▶ [Data in this exercise]:
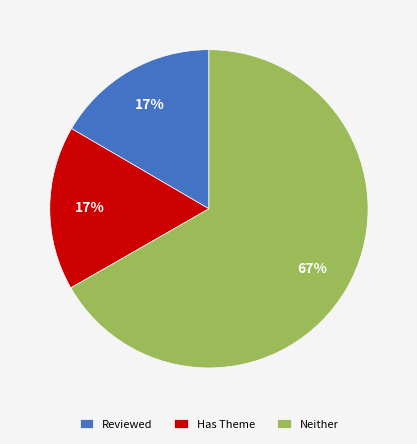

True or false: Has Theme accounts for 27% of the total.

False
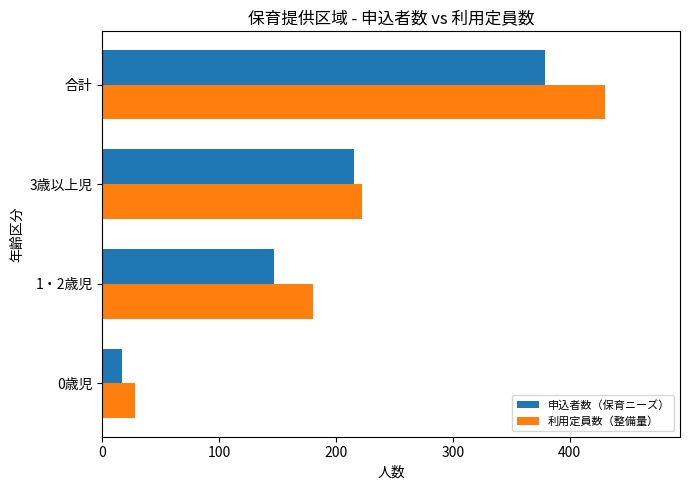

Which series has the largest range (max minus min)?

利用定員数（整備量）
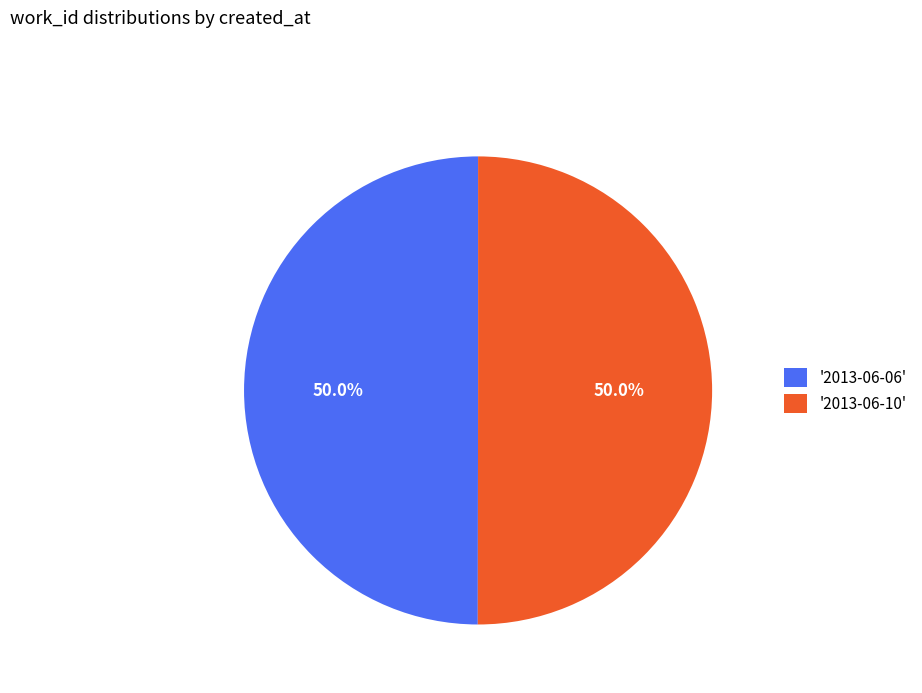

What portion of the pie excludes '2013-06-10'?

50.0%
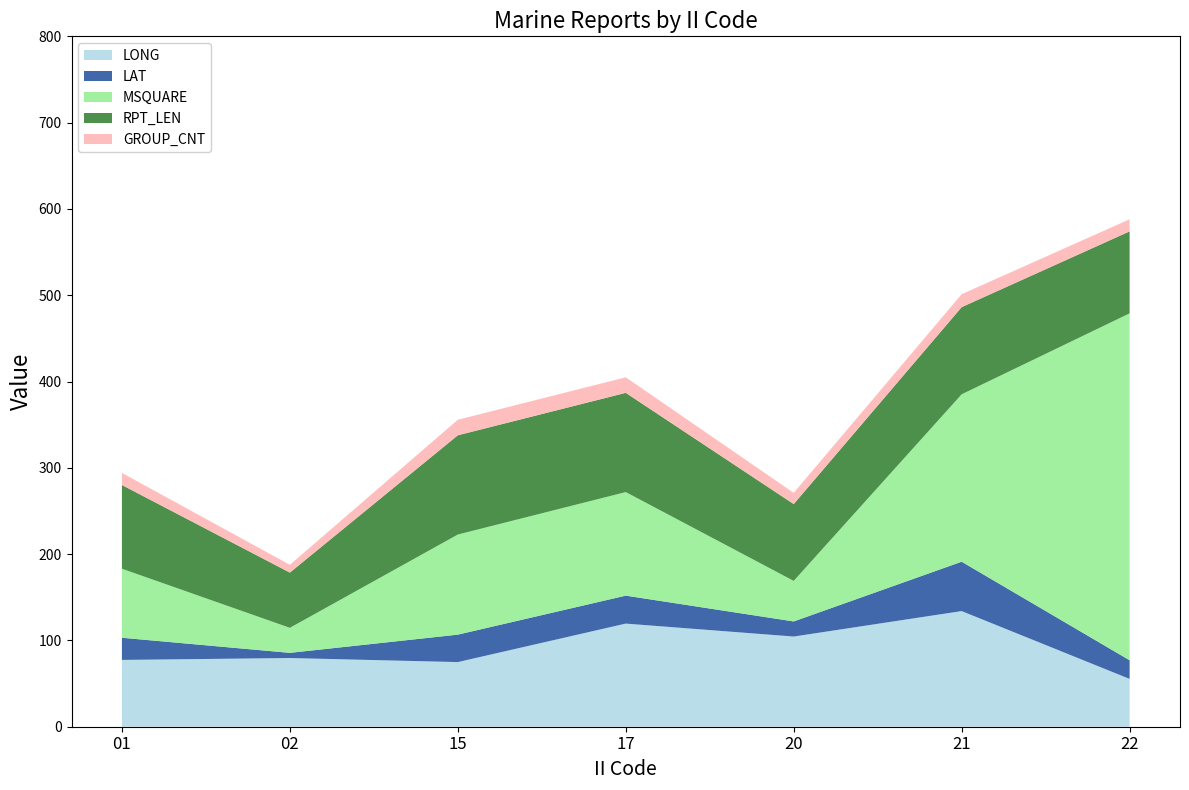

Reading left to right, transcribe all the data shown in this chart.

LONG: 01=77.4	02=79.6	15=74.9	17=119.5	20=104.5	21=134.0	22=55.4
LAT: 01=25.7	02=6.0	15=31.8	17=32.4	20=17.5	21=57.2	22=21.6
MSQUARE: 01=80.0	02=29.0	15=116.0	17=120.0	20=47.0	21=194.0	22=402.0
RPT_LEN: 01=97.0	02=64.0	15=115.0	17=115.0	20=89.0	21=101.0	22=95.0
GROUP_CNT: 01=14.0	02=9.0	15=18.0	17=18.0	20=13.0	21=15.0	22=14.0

* * *

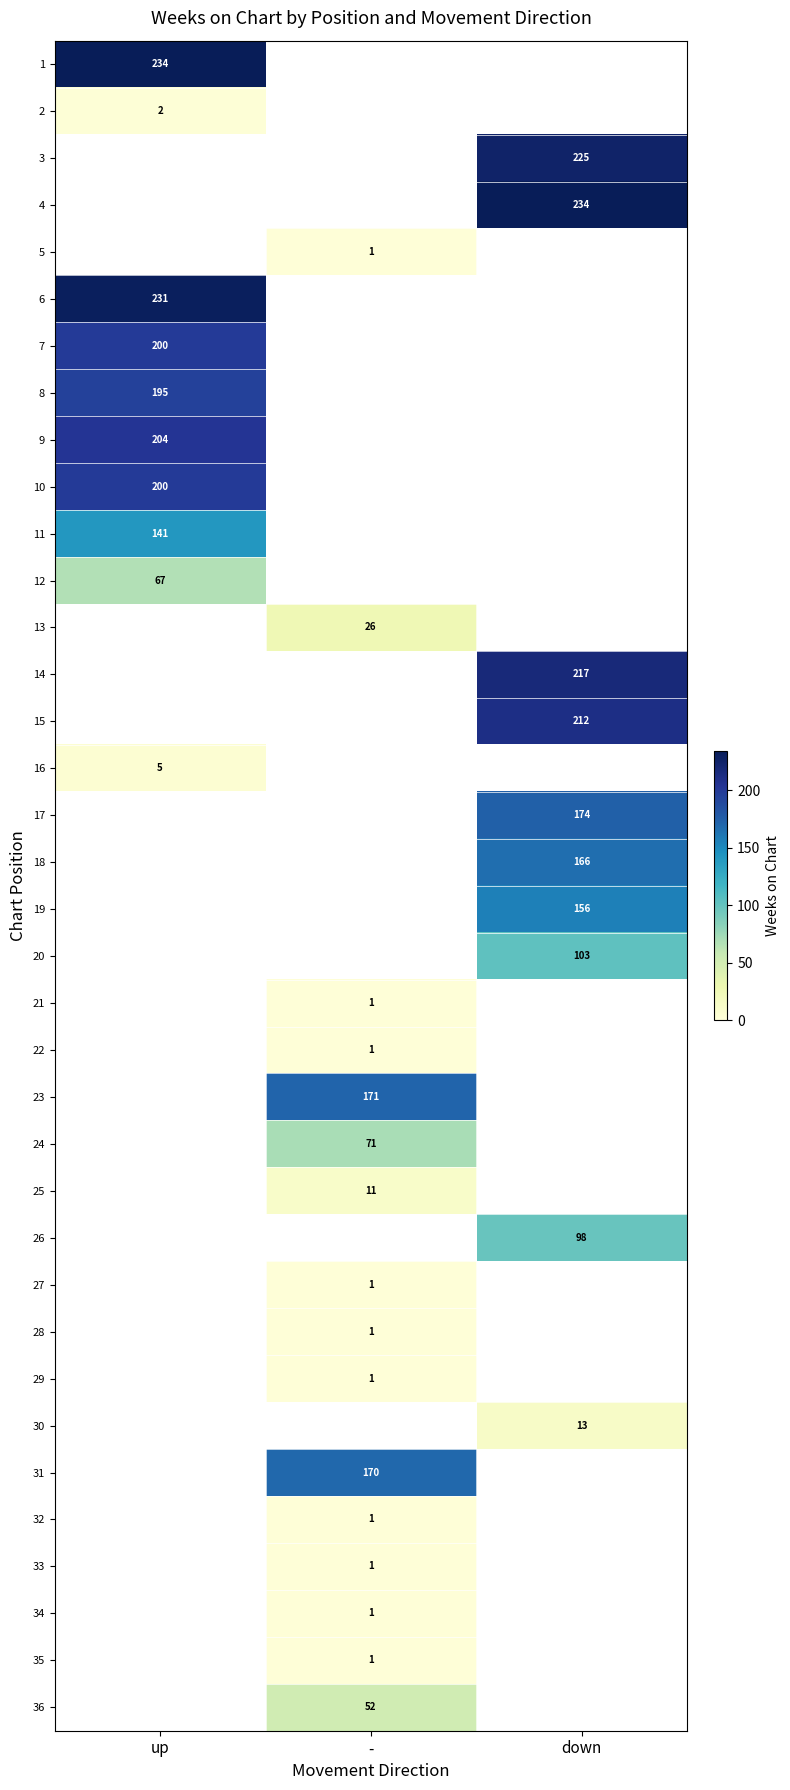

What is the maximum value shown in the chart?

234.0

--

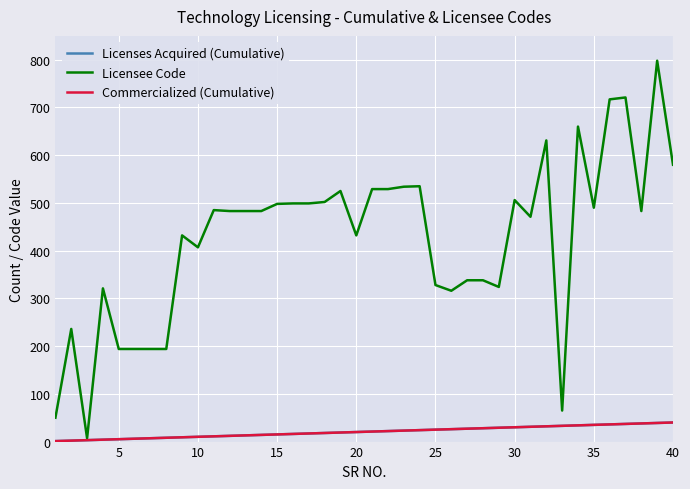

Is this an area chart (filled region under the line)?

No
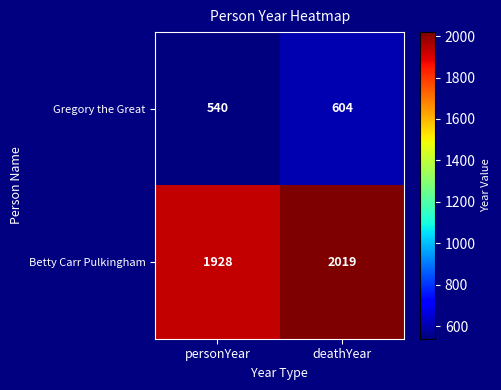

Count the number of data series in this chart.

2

▶ [Exercise]:
Copy the material from the line with "True or false: Has" to the line with "Reading left to", swapping "transcribe" for "write down" and keeping everything else the same. Leave the pictures out.

▶ [Task answer]:
True or false: Has Theme accounts for 27% of the total.

False

Which series has the largest range (max minus min)?

利用定員数（整備量）

What portion of the pie excludes '2013-06-10'?

50.0%

Reading left to right, write down all the data shown in this chart.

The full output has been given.